Quality services where most need is

Then in the medium and longer term, management of internal population dynamics is crucial. This can limit the growth of extremely poorneighborhoods which are ideal for the spread of any pandemic.

If poor people have services, jobs and good infrastructure where they are, the motivation to move into a disadvantaged area closer to a big city is lower.

“It is about pro-poor infrastructure and decentralization. It isn’t just about bringing key public services into poor neighborhoods. It is also about moving and redistributing government services so that they are closer to the majority of those who are most in need of them.”

As an example, currently a district police headquarters may be in a well-to-do suburb, with a badly resourced satellite station in a township. Ngepah suggests doing the opposite.

Put the well-resourced police headquarters in the township, where the majority who need it, are close by. The rich and middle class can go online or drive 30 minutes in their cars because physical proximity is often not a barrier for them, he says.

Sanitation infrastructure and services

Sanitation is probably the most important non-medical aspect of infrastructure before and during a pandemic, says Ngepah.

“On one hand, it is about habits. Most people learned about proper washing of hands during the pandemic. During good times, the government should prioritize this as something important. This pandemic came, but it is not the first communicable disease outbreak that we have had,” says Ngepah.

The second aspect of sanitation is the infrastructure.

“Don’t say wash hands and give all the lessons about handwashing - when the tap is not flowing, when there are no services relating to sanitation.”

The actual role of alcohol in the pandemic

In South Africa, debates have raged about the role of alcohol and social interaction in spreading COVID-19. But Ngepah says that managing internal population dynamics is more important than the issue of alcohol itself. This is because internal migration creates impoverished neighborhoods with bad or no services.

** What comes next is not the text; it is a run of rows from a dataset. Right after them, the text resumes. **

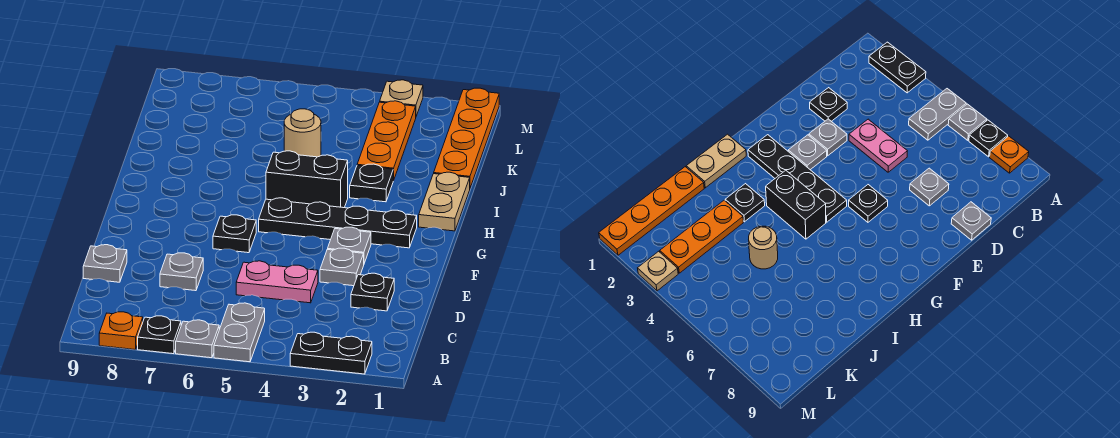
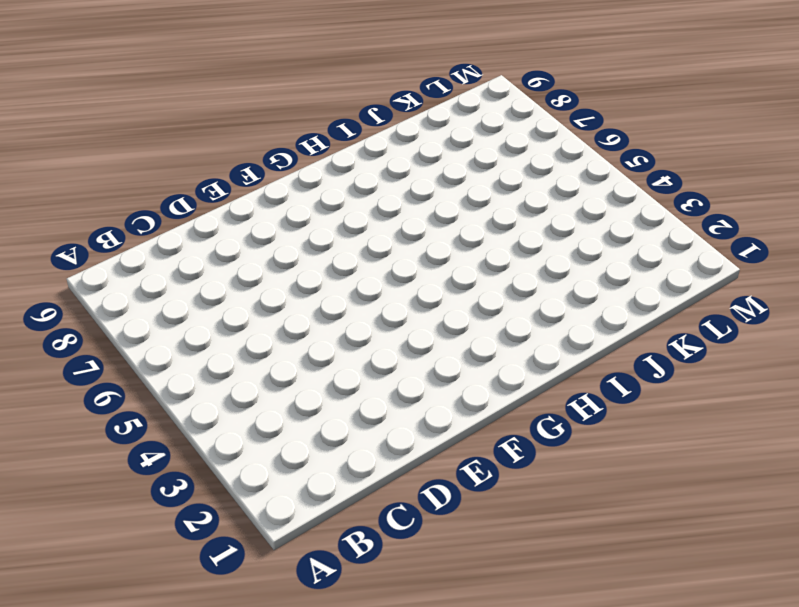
none -> black 1x2 plate [290,332,372,374]
none -> grey 1x2 plate [214,303,265,362]
none -> grey 1x1 plate [176,320,219,358]

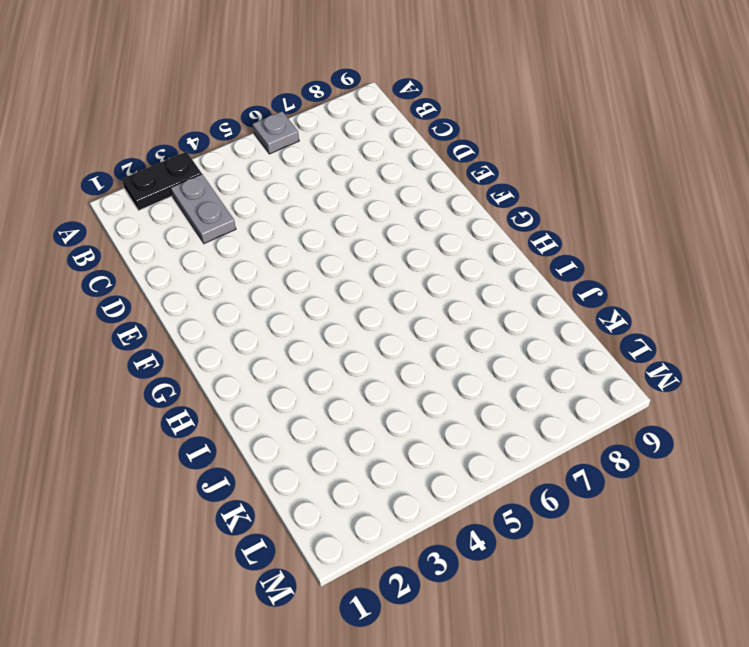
grey 1x2 plate [171,174,236,244] -> grey 1x2 plate moved to [214,303,265,362]
none -> black 1x1 plate [138,316,181,354]
none -> orange 1x1 plate [99,312,143,350]
none -> black 1x1 plate [351,273,394,311]

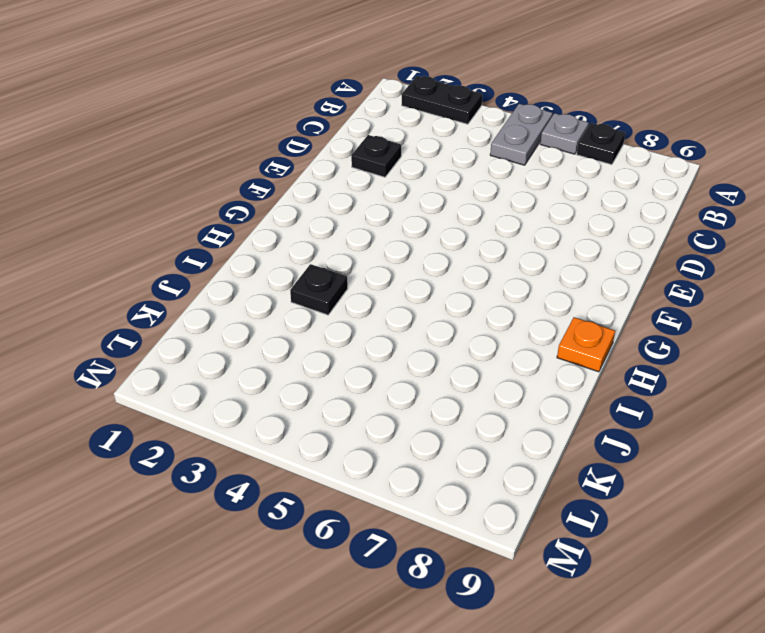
orange 1x1 plate [557,317,615,372] -> orange 1x1 plate moved to [99,312,143,350]
none -> pink 1x2 plate [236,261,318,303]
none -> grey 1x1 plate [160,253,203,291]
none -> grey 1x1 plate [83,245,127,282]

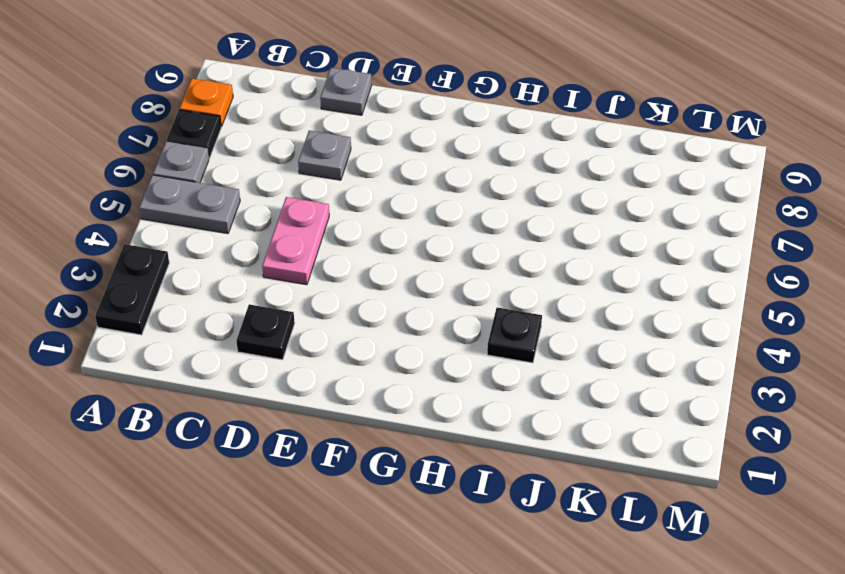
none -> grey 1x1 plate [320,248,364,286]
none -> grey 1x1 plate [328,227,371,263]
none -> black 1x1 plate [213,215,256,253]

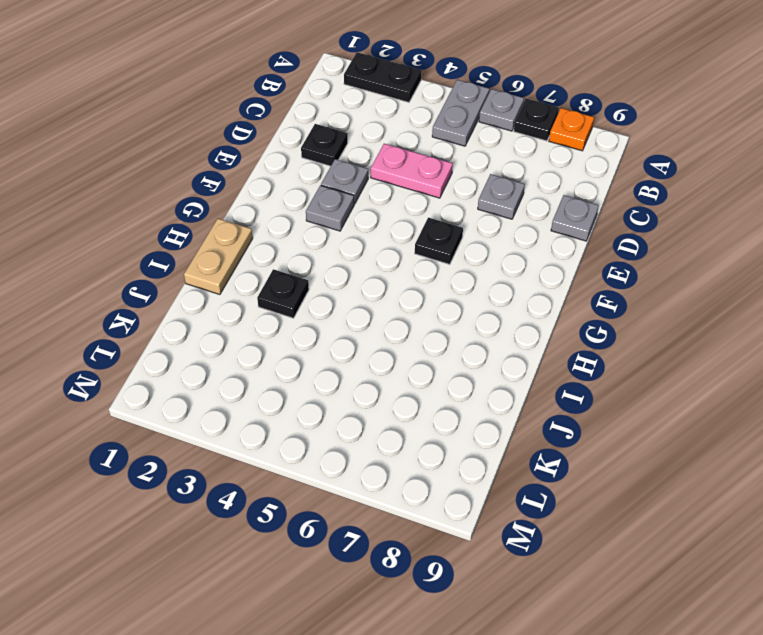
none -> black 1x4 plate [259,198,417,248]
none -> black 1x2 brick [266,151,348,208]
none -> orange 1x4 plate [434,88,499,188]

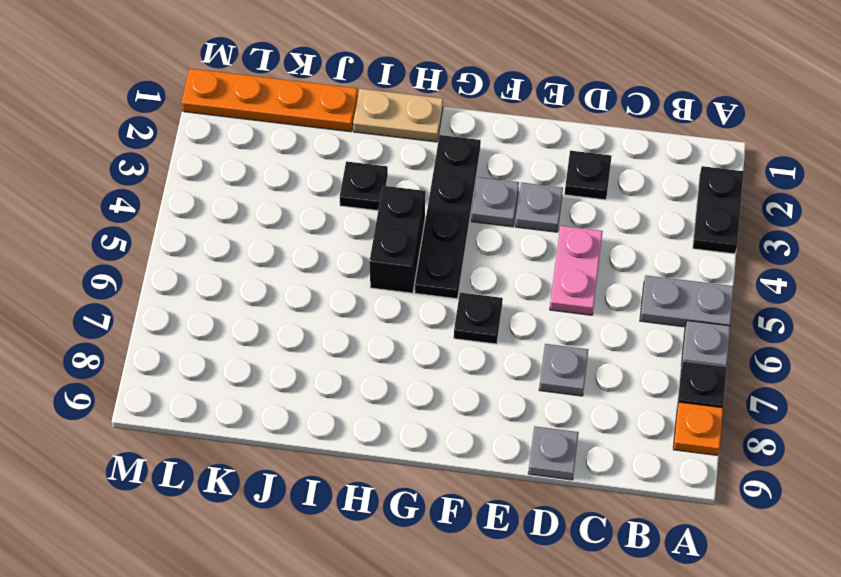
none -> orange 1x3 plate [357,101,416,181]
none -> tan 1x1 round brick [284,109,321,157]
none -> tan 1x1 plate [380,80,423,116]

“If you ban alcohol, without checking the role of alcohol in the whole equation, you might not be getting the right result. Before you ban alcohol, check what the channel of transmission is. The channel of transmission of the corona virus pandemic is the socializing with alcohol, rather than alcohol by itself.

“When we are talking about spread, the real question is, how does alcohol spread the disease? My view, which is not proven in this study, but it is in line with other research, is that your social interaction route is important.

“Because we are trying to balance restraining COVID with the health of the economy and job losses. So we have to look at private alcohol consumption versus social alcohol consumption, before making decisions,” he says.

Support to small businesses, relaxation of labor laws

Most economies have seen job losses and rising unemployment during the pandemic. Small businesses, which have much lower reserves than large ones, have been hard hit in South Africa.

“Liquidity support to small business is paramount as a first measure to keep them afloat and prevent job losses,” says Ngepah.

“At the same time, in the context of high unemployment, we should be less stringent with small businesses when it comes to labor laws. Because small businesses usually have very thin margins. And if they have to employ more people, we have to have some trade-offs.

“Before COVID-19, the government had been trying to pilot a program to assist. They intervene by giving some resources to companies in exchange for skills development on the job. These are the things government should be thinking about to ease the burden of the wage bill in small enterprises in South Africa,” he says.

The most efficient way of managing pandemics is to get a handle on economic deprivation, he adds. Especially for a national or city government with the majority living in poverty, 

Ngepah concludes: “Take care of the poor all the time, so they are well placed to obey you when you put rules in place. If this is done in normal times, then we will stress less during pandemics.

"In the military, they say that those who stress in times of peace to prepare themselves, will bleed less in times of war.”